- Leagues: HT Premijer liga
- Founded: 1992; 29 years ago
- Arena: Boško Božić-Pepsi Sports Hall (Capacity: 2,500)
- Location: Zagreb, Croatia
- Team colors: Blue and White
- President: Ivan Marijanović
- Head coach: Matija Brkljačić
- Website: kkbosco.hr
| Home | Away |

= KK Bosco =

Croatian basketball club

Košarkaški klub Bosco (Bosco Basketball Club), commonly referred to as KK Bosco Zagreb, KK Bosco or simply Bosco, is a Croatian professional basketball club based in Zagreb, Croatia. The club competes in the HT Premijer liga.

==History==

The club was founded in 1992. The club administration adopted the statute of the society on 12 January 2002. The founding assembly was held on 22 April 2002 and the City Office for General Affairs of the City of Zagreb approved the statute on 18 October the same year.

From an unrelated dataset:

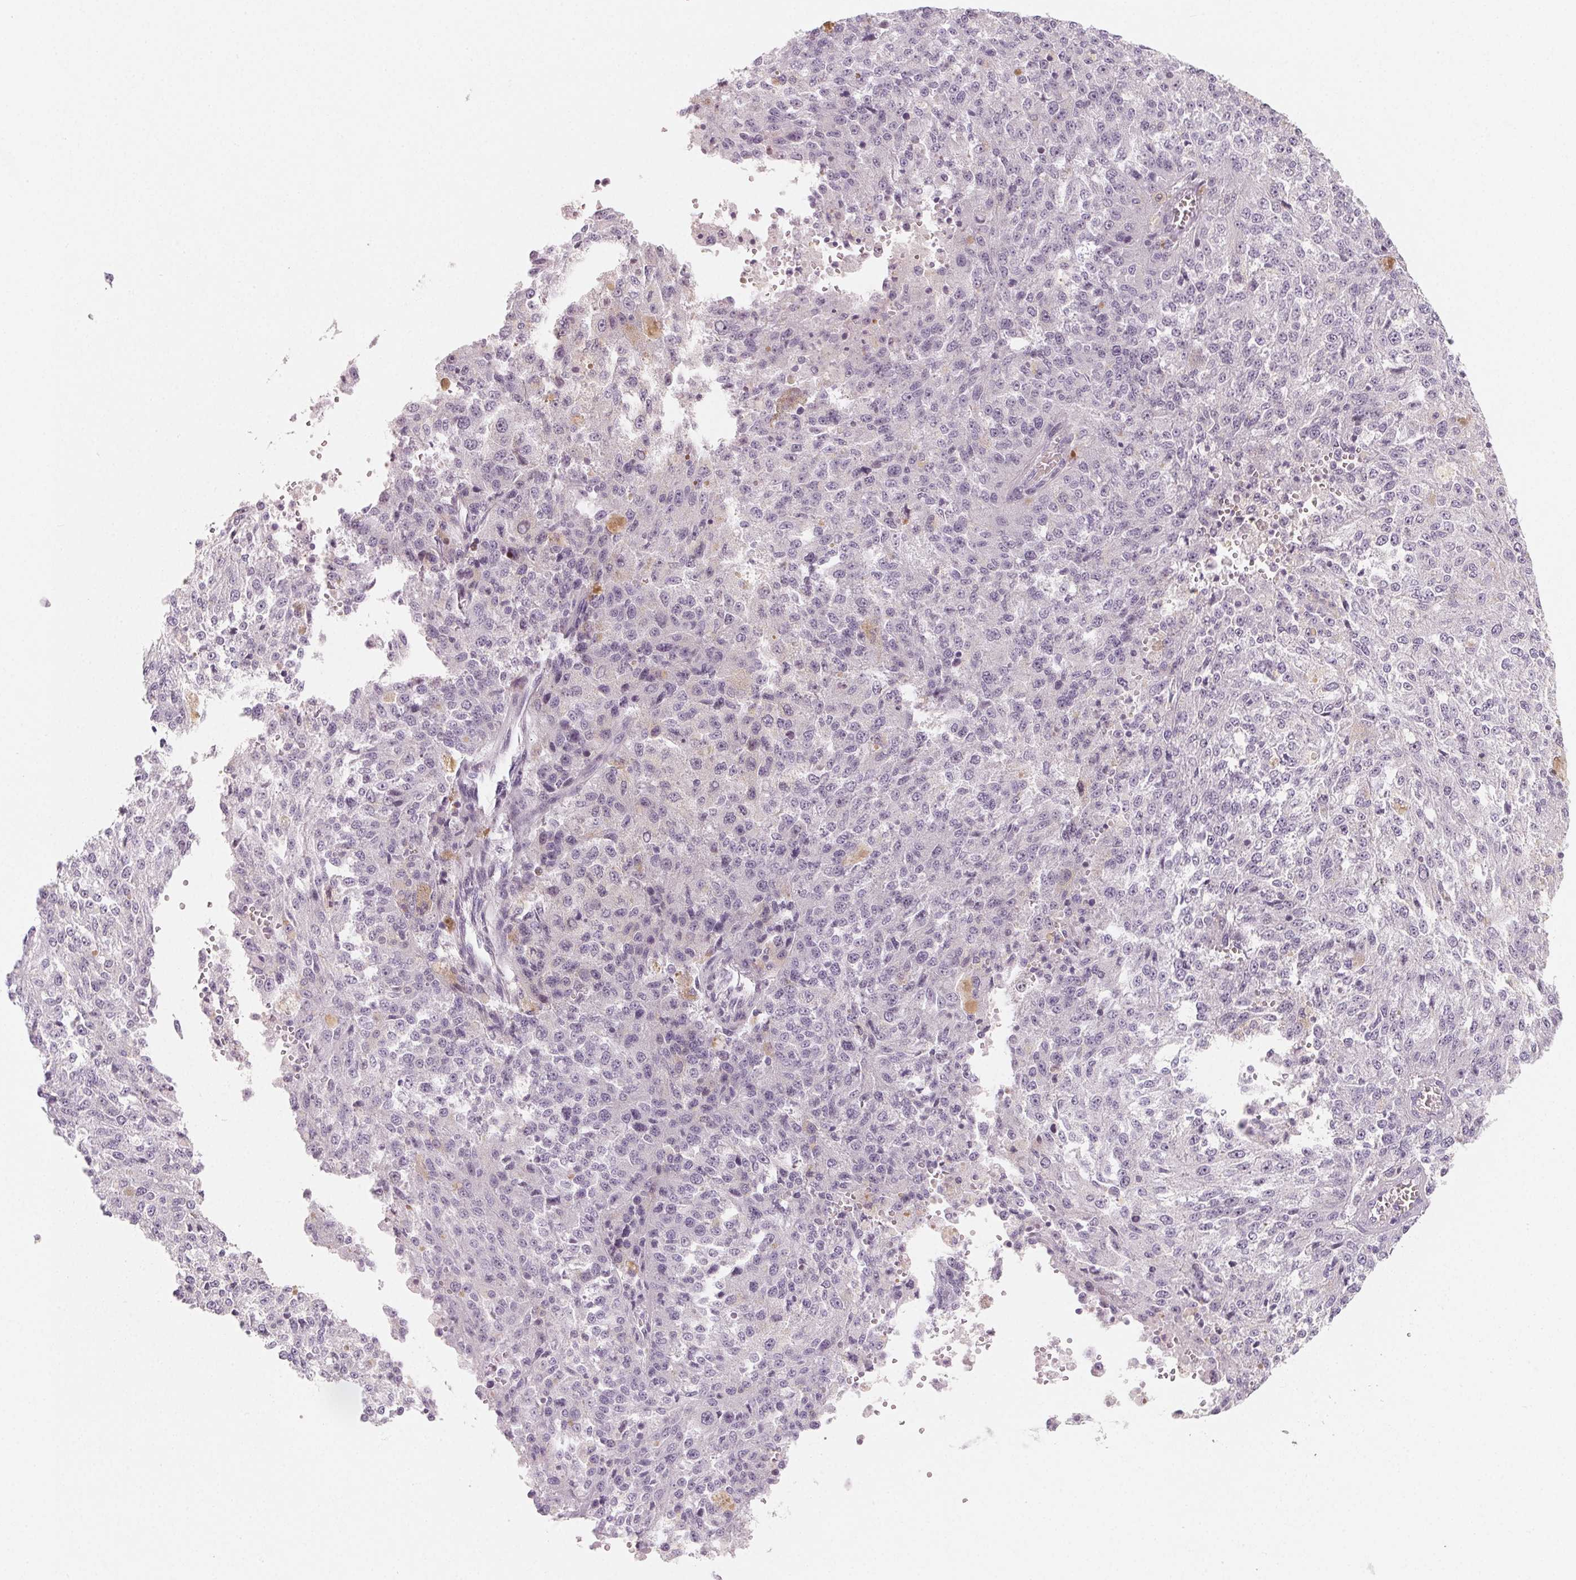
{"staining": {"intensity": "negative", "quantity": "none", "location": "none"}, "tissue": "melanoma", "cell_type": "Tumor cells", "image_type": "cancer", "snomed": [{"axis": "morphology", "description": "Malignant melanoma, Metastatic site"}, {"axis": "topography", "description": "Lymph node"}], "caption": "This is an IHC photomicrograph of human melanoma. There is no positivity in tumor cells.", "gene": "SH3GL2", "patient": {"sex": "female", "age": 64}}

In April 2019, after one season playing in the first-tier HT Premijer liga, the club was relegated to the second tier Prva Muška Liga.

== Activities ==
The club practices volleyball, mini-table, table tennis, all merged into the Sports Association SALOM, which has organized the international games of the youths three times.

The club's sports hall is located at the Matija Gubec elementary school in the Knežija neighbourhood. Club selections have competed in various Croatian league championships.

The club has many professional basketball and junior league basketball players. To be mentioned are Ivan Velić (former Cibona head coach), Bariša Krasić (Cibona assistant coach), Dražen Dizdar (full professor at KIF), Damir Knjaz (full professor at KIF and formerly KIF Dean), Željko Birkić (Chief of the Zadar County Sports Committee), Vinko Batinić (director of HKK Široki) and Davor Bernardić (former president of the Social Democratic Party of Croatia), while some still play basketball at the top level: Andrija Stipanović, Mladen Primorac, Marin Pehar, Karlo Žganec, etc.